Critical response to Pearl in this century has been varied. Early commentators noticed the seemingly autobiographical nature of the poem and speculated about the identity of the poet and possible real-life counterparts of the Pearl maiden. Some argued whether the poem was an elegy or an allegory; this debate informed much of the criticism in the first half of this century. Others emphasized symbolism in an attempt to understand the poem's meaning (i.e., pearl as "soul," or "Eucharist," or "the nature of blessedness"). More recently, critics have discussed the intricacy of the poem's interlinked and circular arrangement and discussed the ability of the poem to convey symbolic meaning through its shape. Some have linked these formal issues with the idea of an incarnational art and emphasized numeric symbolism and Gothic visual representations of the sacred.
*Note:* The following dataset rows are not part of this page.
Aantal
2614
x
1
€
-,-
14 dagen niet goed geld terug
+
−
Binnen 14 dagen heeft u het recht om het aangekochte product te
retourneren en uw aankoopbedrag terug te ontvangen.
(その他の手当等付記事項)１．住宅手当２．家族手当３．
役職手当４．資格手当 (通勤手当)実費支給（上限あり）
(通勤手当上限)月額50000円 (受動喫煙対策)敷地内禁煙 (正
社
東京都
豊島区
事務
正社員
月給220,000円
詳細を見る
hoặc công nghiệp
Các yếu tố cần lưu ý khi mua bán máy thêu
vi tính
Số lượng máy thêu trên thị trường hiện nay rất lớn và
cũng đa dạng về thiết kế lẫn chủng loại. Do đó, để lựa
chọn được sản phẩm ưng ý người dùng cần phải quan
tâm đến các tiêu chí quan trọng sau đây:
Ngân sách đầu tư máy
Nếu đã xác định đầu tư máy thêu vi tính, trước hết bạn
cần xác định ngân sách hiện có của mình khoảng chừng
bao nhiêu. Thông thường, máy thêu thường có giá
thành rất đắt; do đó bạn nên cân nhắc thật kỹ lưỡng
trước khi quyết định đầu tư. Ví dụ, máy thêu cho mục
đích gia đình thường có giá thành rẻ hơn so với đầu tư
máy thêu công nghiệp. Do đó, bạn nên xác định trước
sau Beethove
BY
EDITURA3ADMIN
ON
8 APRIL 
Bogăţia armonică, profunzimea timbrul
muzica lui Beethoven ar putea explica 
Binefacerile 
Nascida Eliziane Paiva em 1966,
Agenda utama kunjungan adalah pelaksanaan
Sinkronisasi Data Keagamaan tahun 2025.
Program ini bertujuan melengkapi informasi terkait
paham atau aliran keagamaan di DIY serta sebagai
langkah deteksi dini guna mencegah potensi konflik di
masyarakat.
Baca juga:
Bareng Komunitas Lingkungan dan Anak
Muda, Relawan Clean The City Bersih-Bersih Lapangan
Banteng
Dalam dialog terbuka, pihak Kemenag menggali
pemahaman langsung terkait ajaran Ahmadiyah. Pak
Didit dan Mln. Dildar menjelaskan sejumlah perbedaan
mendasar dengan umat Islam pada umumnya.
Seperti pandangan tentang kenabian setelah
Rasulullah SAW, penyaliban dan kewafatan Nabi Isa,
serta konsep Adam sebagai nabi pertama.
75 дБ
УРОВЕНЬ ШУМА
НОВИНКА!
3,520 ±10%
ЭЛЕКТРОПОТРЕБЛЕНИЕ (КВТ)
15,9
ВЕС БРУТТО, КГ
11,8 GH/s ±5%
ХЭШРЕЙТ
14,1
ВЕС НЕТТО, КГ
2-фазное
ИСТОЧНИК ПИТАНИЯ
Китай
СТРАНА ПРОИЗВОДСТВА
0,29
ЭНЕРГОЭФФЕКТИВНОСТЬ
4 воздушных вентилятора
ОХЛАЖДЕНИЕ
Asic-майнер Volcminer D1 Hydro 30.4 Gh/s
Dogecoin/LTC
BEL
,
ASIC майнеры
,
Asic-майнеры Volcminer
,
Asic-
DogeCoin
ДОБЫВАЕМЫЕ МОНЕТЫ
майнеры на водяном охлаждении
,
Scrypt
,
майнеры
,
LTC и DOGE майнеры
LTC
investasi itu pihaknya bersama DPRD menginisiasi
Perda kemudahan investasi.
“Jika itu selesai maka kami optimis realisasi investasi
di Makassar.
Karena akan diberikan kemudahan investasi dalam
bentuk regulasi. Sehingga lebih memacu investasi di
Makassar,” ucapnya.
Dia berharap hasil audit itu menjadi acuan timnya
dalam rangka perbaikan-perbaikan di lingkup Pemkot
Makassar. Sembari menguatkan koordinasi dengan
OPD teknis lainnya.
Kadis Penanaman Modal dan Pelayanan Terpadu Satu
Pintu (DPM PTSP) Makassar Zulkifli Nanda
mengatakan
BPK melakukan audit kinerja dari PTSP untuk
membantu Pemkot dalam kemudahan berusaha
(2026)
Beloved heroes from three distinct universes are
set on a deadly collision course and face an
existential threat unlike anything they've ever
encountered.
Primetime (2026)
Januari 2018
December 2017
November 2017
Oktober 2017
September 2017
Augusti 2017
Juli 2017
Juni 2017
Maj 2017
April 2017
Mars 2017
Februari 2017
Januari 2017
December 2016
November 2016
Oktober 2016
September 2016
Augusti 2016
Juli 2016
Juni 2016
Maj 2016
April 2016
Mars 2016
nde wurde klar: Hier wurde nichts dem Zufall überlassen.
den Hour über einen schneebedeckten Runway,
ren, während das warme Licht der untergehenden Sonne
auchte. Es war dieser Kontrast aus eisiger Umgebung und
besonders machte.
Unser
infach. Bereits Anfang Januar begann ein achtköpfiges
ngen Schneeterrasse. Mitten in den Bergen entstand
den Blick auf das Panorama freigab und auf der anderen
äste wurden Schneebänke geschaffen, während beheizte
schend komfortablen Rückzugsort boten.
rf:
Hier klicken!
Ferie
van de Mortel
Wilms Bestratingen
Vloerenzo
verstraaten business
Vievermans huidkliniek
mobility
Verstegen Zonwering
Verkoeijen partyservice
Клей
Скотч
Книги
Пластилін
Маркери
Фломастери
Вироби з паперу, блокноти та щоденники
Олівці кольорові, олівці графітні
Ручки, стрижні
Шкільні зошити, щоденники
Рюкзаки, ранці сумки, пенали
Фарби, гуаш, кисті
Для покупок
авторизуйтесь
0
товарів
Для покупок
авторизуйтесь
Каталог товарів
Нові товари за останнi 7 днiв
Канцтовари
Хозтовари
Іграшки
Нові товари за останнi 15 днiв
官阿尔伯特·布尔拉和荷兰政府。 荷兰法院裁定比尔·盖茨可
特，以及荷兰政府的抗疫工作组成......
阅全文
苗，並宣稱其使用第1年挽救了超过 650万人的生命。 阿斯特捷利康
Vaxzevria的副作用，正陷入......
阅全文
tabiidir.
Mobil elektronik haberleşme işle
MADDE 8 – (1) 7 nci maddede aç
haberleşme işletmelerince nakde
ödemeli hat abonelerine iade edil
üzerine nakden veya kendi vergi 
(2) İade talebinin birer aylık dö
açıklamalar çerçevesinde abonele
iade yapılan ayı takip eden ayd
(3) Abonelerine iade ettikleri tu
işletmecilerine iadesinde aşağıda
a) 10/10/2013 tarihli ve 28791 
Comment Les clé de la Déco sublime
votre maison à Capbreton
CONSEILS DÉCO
Critics who focus on the narrator connect his progress toward understanding to the stages of redemption or growth in self-knowledge. Some have commented on the poem's ability to convey his intense inner experience; others have examined the relationship between the narrator and the reader. Some scholars who focus on the nature of language and its potential to convey notions of the divine are aided by discussions of the nature of the dream vision. For example, the distance between dreamer and vision is related to the inability of human language to adequately describe divine subjects. The contrast between the experience of the narrator and that of the Pearl maiden informs discussions of theological issues, leading most critics who focus on religious matters to emphasize the nature of redemption and the transformation of the narrator as the key issues of the poem.